### Text provided:

[Start of Attachment]

Chatham House recently hosted a roundtable discussion with Julie Brill who was a Commissioner with the US Federal Trade Commission from 2010-2016 and has an extensive background in data protection, privacy and cyber security. ‘At the Intersection of Data Privacy and the Internet of Things’, chaired by Emily Taylor developed a number of interesting lines of discussion amongst the group. Eric Schmidt’s suggestion that ‘the Internet will soon disappear’ as it becomes more ubiquitous and pervasive, set the tone.
A central issue was the changing perceptions or understandings of what exactly constitutes ‘privacy’. One participant made the observation that while this used to refer to ‘the right to be left alone to ponder a decision’, it has shifted now to ‘the right to control’. In other words, people want to participate through online channels but they also want to be able to do so on their own terms.
Participants raised a number of challenges to the smooth implementation of the GDPR next year. Anecdotally, there are suggestions that many businesses are yet to become fully acquainted with their new obligations, let alone have developed the structures and processes necessary to deliver on them. There was a sense that the US private sector is doing relatively well in this regard, the EU is making progress but there is still plenty of work to be done in the UK.
At the level of Data Protection Agencies, the GDPR also raised questions about how these bodies will share information in the course of investigations. Unless these terms of engagement and cooperation are very clear and functional, derogations could cause real problems. There is arguably more research needed on how this will be handled across jurisdictions come May 2018.
One focus was the shifting geo-political landscape of privacy regulation and leadership. With the UK in Brexit mode and the US position unclear under the current administration, Germany, France and Ireland seem well situated to play a major role. There were mixed views on the utility of regulation but an agreed preference for ‘technology neutral’ laws that can be further adapted as the context changes.
We closed with a discussion of global data brokers and the power they wield now which will increase as the IoT grows. In a sense, it is these actors, typically obscured by the glossy coating of IoT devices, services and apps that warrant close scrutiny. Understanding how they work is essential to understanding how, as The Guardian recently put it, we are no longer customers in the digital economy – in fact, we are being ‘farmed for data’. A dystopian view but perhaps not an entirely unjustified one.

[End of Attachment]

### Extracted data:

[Start of Attachment]

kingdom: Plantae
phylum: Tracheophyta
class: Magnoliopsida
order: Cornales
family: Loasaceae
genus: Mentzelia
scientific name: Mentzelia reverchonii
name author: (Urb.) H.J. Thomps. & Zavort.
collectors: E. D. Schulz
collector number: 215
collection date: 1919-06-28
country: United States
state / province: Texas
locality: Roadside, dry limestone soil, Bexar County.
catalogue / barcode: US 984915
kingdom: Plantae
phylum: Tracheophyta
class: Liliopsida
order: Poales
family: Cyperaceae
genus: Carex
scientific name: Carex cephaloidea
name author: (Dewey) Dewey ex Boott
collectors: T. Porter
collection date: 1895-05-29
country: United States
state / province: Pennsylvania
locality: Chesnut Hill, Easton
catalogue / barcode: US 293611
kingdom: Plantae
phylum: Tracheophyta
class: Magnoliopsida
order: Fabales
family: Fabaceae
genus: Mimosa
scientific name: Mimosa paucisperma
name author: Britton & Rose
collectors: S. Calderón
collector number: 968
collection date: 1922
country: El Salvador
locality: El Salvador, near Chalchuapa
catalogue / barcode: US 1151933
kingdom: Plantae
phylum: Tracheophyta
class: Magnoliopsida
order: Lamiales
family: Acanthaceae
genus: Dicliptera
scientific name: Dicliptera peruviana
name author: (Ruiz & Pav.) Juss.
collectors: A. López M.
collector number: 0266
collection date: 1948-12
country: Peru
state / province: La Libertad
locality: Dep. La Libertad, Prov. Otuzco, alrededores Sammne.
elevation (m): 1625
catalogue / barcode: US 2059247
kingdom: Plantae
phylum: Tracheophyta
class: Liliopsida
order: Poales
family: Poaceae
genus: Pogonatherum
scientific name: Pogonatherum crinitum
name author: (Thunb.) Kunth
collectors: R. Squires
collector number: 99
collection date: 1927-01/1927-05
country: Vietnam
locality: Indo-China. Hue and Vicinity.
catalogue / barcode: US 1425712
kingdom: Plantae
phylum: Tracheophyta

[End of Attachment]

### Requirement 1:
List every country named in the roundtable summary.
### Requirement 2:
In the roundtable summary, during which years was Julie Brill a Commissioner with the US Federal Trade Commission?
### Requirement 3:
Reproduce the roundtable summary from "Participants raised a" up to and including "come May 2018.".
The records are separate from the roundtable summary and have no connection to it.

### Task solution 1:
US, UK, Germany, France, Ireland

### Task solution 2:
From 2010 to 2016.

### Task solution 3:
Participants raised a number of challenges to the smooth implementation of the GDPR next year. Anecdotally, there are suggestions that many businesses are yet to become fully acquainted with their new obligations, let alone have developed the structures and processes necessary to deliver on them. There was a sense that the US private sector is doing relatively well in this regard, the EU is making progress but there is still plenty of work to be done in the UK.
At the level of Data Protection Agencies, the GDPR also raised questions about how these bodies will share information in the course of investigations. Unless these terms of engagement and cooperation are very clear and functional, derogations could cause real problems. There is arguably more research needed on how this will be handled across jurisdictions come May 2018.